_WORK TASK:_
Write out the data word for word and drop any picture you find.

_GIVEN INFORMATION:_
= = = = = = =
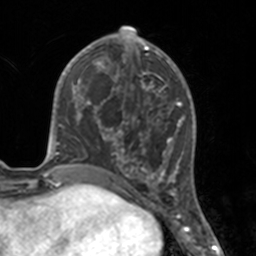
Breast MRI, one axial slice; slice 64 of 160 in the series (ordered by position); cropped to one breast; dynamic contrast-enhanced series, time point 2 of 7 at this slice position (early post-contrast); 3 T; TE 1.7 ms, TR 4 ms; 1 mm slice thickness; 256 × 256 image matrix, field of view 170 × 170 mm. Female patient.
Annotated regions visible in this slice (semi-automatically segmented with operator editing):
- enhancing-tissue mask used for the functional tumour volume (all voxels passing the contrast-enhancement thresholds inside the analysis volume; usually the tumour): bounding box (x1, y1, x2, y2) in pixels: (112, 46, 175, 183)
= = = = = = =
_SOLUTION FOR THIS TASK:_
Breast MRI, one axial slice; slice 64 of 160 in the series (ordered by position); cropped to one breast; dynamic contrast-enhanced series, time point 2 of 7 at this slice position (early post-contrast); 3 T; TE 1.7 ms, TR 4 ms; 1 mm slice thickness; 256 × 256 image matrix, field of view 170 × 170 mm. Female patient.
Annotated regions visible in this slice (semi-automatically segmented with operator editing):
- enhancing-tissue mask used for the functional tumour volume (all voxels passing the contrast-enhancement thresholds inside the analysis volume; usually the tumour): bounding box (x1, y1, x2, y2) in pixels: (112, 46, 175, 183)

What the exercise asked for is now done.